The report covers calendar year 2024 for the Initial Production System (IPS) facility operations.
Enhanced Recovery Project and Reservoir Management – Rule 8(a) & 5(a)(v),(vi)
The Point Thomson IPS project produces natural gas and condensate from the Thomson Oil Pool
to recover liquid condensate for sale and reinject the residue gas as the enhanced recovery
mechanism (gas-cycling). Condensate is transported through the Point Thomson Export Pipeline
(PTEP) for delivery to the Trans-Alaska Pipeline System common carrier pipelines.
The reservoir management strategy for the Thomson Sand is to reinject cycled gas to help
maintain reservoir pressure for condensate recovery and conserve the gas for future
development. The IPS also provides information about gas condensate production and reservoir
connectivity to assist in subsequent development plans.
Reservoir Voidage Balance – Rule 8(b) & 5(a)(i)
Monthly production and injection volumes and the reservoir voidage balance for the Thomson
reservoir by month and cumulative through December 2023 are summarized in Table 1. Voidage
replacement ratio in 2023 was 0.84.
The Annual Report of Injection Project, Form 10-413, is included as Table 2.
Reservoir Pressure Surveys – Rule 8(c) & 5(a)(ii)
Reservoir pressure monitoring is performed in accordance with Conservation Order No. 719, Rule
3. Static bottom-hole pressure measurements were collected from permanent downhole gauges
and corrected to Thomson reservoir pressure datum of -12,700’ TVDSS (true vertical depth
subsea). Bottom-hole pressures were taken during well drilling prior to initial production or
injection, and subsequently during extended well shut in periods.
In PTU-15 and PTU-16 initial reservoir pressure was recorded using wireline MDT during initial
drilling in 2010. Correcting to datum, the reservoir pressure measured in both wells was ~10,100
Hilcorp Alaska
PTU Annual Reservoir Surveillance Report 2024 Page 2
psi. PTU-17 initial reservoir pressure data collected while drilling on December 29, 2015 was
10,107 psi at datum.
A summary of static bottom-hole pressures is shown in Table 3, Form 10-412 Reservoir Pressure
Report. Table 4 is the Form 10-428 Annual Reservoir Properties Report required by 20 AAC
25.270(e). Average properties are quoted, noting that ranges for porosity, permeability and water
saturation are relatively wide. Thomson Oil Pool can be characterized as a retrograde condensate
reservoir which helps to explain the reported properties.
A reservoir pressure map is shown in Figure 1. Analysis of pressure surveys indicates limited
reservoir pressure decline. The variation from initial recorded pressure and between wells is within
the expected range given temperature corrections and fluid gradient variations.
Production & Injection Log Surveys – Rule 8(d) & 5(a)(iii)
No production or injection log surveys were run during the reporting period.
Fracture Propagation into Adjacent Confining Intervals – Rule 8(e)
Downhole and surface wellhead gas injection pressures and rates for PTU-15 and PTU-16 are
shown in Figures 2 and 3, respectively.

■ **ITEMS**:
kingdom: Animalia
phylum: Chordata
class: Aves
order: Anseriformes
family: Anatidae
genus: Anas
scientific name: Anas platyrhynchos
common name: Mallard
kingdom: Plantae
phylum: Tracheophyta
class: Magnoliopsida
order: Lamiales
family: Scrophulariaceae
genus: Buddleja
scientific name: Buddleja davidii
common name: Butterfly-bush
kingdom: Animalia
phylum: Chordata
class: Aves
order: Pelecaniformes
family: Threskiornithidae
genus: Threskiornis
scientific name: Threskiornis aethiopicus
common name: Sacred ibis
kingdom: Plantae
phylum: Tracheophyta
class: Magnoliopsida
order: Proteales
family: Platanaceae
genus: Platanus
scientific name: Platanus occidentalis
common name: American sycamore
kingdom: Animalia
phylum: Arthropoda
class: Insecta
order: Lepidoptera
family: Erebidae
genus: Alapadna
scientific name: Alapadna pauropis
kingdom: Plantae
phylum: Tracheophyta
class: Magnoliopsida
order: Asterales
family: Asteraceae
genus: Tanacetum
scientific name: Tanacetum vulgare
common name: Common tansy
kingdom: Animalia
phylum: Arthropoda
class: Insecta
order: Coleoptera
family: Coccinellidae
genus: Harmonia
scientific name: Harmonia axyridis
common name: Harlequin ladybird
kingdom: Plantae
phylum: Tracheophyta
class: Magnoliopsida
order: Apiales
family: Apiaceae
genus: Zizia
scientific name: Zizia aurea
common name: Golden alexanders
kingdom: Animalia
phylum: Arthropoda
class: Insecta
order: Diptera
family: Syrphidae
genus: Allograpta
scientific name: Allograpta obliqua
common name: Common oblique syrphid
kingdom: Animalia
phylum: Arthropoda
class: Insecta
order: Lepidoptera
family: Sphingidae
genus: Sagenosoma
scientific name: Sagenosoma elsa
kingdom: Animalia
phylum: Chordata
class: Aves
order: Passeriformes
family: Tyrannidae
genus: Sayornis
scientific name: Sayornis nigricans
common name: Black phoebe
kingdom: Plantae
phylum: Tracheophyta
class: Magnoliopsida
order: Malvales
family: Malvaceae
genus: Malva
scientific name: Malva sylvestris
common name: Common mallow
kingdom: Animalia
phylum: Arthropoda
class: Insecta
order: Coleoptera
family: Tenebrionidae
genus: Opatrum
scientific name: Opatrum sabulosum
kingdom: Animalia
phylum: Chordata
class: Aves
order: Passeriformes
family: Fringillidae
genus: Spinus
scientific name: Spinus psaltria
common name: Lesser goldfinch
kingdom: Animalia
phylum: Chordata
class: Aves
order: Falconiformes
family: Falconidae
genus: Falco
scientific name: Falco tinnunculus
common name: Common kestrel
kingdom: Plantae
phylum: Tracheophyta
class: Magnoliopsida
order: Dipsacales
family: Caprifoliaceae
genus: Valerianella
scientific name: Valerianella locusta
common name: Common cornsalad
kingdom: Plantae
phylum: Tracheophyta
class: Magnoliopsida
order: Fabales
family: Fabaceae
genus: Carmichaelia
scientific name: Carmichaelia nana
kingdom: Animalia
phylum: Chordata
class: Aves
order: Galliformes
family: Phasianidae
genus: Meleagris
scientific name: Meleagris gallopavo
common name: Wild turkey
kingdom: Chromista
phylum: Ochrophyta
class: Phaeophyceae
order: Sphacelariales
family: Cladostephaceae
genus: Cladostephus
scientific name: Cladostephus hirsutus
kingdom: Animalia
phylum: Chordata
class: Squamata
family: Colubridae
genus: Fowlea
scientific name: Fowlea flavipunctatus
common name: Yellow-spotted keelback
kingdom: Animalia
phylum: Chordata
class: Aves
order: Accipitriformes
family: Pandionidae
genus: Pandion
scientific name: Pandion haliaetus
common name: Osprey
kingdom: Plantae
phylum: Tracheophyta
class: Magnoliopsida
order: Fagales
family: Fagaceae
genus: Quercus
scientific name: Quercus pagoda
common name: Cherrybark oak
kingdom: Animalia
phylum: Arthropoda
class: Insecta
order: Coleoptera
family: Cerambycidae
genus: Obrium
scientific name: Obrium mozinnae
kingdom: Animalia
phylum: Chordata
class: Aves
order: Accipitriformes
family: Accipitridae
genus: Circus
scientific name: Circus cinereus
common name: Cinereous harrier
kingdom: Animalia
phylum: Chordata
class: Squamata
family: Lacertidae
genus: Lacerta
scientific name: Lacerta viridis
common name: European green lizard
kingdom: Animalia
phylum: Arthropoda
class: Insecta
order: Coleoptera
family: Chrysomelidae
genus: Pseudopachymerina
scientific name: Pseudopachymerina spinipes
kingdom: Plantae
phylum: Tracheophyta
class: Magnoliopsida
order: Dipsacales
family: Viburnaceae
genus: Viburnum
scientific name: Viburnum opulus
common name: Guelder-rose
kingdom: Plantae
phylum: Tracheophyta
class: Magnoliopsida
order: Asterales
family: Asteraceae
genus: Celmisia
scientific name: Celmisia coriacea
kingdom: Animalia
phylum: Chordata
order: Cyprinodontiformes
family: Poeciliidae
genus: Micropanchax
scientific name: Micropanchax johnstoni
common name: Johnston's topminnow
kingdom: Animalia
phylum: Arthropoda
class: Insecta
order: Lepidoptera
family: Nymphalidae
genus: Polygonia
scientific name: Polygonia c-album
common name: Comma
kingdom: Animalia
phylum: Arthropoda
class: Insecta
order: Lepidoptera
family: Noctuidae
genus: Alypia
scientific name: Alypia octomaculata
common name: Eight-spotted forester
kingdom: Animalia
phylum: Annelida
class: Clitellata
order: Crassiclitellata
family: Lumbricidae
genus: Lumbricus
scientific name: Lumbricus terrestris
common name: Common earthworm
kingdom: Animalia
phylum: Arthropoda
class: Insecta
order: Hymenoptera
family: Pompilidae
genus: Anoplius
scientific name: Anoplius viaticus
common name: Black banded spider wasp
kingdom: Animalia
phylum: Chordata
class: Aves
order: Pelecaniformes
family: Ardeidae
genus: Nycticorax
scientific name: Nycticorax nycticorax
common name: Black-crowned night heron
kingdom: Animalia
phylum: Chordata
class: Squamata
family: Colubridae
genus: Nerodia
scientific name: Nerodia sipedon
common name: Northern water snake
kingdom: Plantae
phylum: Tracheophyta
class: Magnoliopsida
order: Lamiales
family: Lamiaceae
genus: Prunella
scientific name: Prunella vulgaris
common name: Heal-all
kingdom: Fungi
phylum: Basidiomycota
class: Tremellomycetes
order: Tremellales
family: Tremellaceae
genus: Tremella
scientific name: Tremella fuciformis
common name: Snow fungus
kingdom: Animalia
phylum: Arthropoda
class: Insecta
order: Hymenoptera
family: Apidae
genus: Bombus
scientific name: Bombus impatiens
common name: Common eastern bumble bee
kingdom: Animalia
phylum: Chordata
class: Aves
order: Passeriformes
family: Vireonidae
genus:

■ **PROMPT 1**: Could you shorten the paragraph of the Point Thomson report that begins "The Point Thomson IPS project produces" while keeping its main facts?
■ **PROMPT 2**: Will you reproduce the part of the Point Thomson report between "Enhanced Recovery Project" and "common carrier pipelines.", inclusive?
■ **PROMPT 3**: Can you pick up the Point Thomson report after its last sentence and keep writing it?

■ **RESPONSE 1**: The Point Thomson IPS project produces natural gas and condensate from the Thomson Oil Pool. It sells the recovered liquid condensate and reinjects the residue gas for enhanced recovery through gas-cycling. The condensate moves through the Point Thomson Export Pipeline (PTEP) to the Trans-Alaska Pipeline System common carrier pipelines.

■ **RESPONSE 2**:
Enhanced Recovery Project and Reservoir Management – Rule 8(a) & 5(a)(v),(vi)
The Point Thomson IPS project produces natural gas and condensate from the Thomson Oil Pool
to recover liquid condensate for sale and reinject the residue gas as the enhanced recovery
mechanism (gas-cycling). Condensate is transported through the Point Thomson Export Pipeline
(PTEP) for delivery to the Trans-Alaska Pipeline System common carrier pipelines.

■ **RESPONSE 3**:
In accordance with Area Injection Order No. 38, Rule 4, gas injection pressures were maintained
below 11,500 psi at the reservoir sand face.
Mechanical Integrity Test (MIT) Results – Rule 8(f)
Injection wells PTU-15 and PTU-16 performed and passed casing/tubing mechanical integrity
tests, witnessed by the AOGCC, on September 6, 2024. The MIT’s were scheduled as required
once every four years after injection is commenced and stabilized by Rule 6 of Area Injection
Order No. 38. The previous PTU-15 and PTU-16 MIT’s were conducted in September of 2020.
MIT passing criteria requires the inner annulus pressure to hold a minimum of 1,500 psi or 0.25
psi/ft multiplied by the packer TVD for 30 minutes with less than 10% decline and a stabilizing
pressure trend. Table 5 summarizes PTU-15 and PTU-16 2020 MIT data and results. The next
MIT pressure tests on PTU-15 and PTU-16 will be due in 2028.
Hilcorp Alaska
PTU Annual Reservoir Surveillance Report 2024 Page 3
Inner and Outer Annulus Monitoring – Rule 8(g)
Casing annulus pressures of production and injection wells completed in the Thomson reservoir
are monitored in accordance with Area Injection Order No. 38, Rule 5, and Conservation Order
No. 719, Rule 7.
Digital continuous pressure monitoring is installed on each annulus of PTU-15, PTU-16 and PTU-
17. Control room alarms are in place to notify operations of high pressure for initiation of manual
bleed down intervention.
An annotated summary of annulus pressure monitoring is shown in Figures 4 to 6.
Special Monitoring – Rule 8(h) & 5(a)(iii)
No special monitoring was undertaken during the reporting period.
Pool Production Allocation – Rule 5(a)(iv)
Point Thomson production is wholly allocated back to the sole producing PTU-17 well from the
Thomson reservoir. Condensate liquids are metered at the custody transfer meter on Point
Thomson Central Pad. Total produced gas from PTU-17 is calculated as the sum of injected gas
into PTU-15 and PTU-16, lease fuel, pilot/purge and flare gas.
Reservoir Surveillance Plans – Rule 8(i)
Reservoir surveillance plans for next year include the collection of surface wellhead and downhole
pressure and temperature data, which will be used to monitor reservoir pressure, well productivity
and injectivity. Casing annulus pressures will continue to be recorded to monitor integrity of the
wells.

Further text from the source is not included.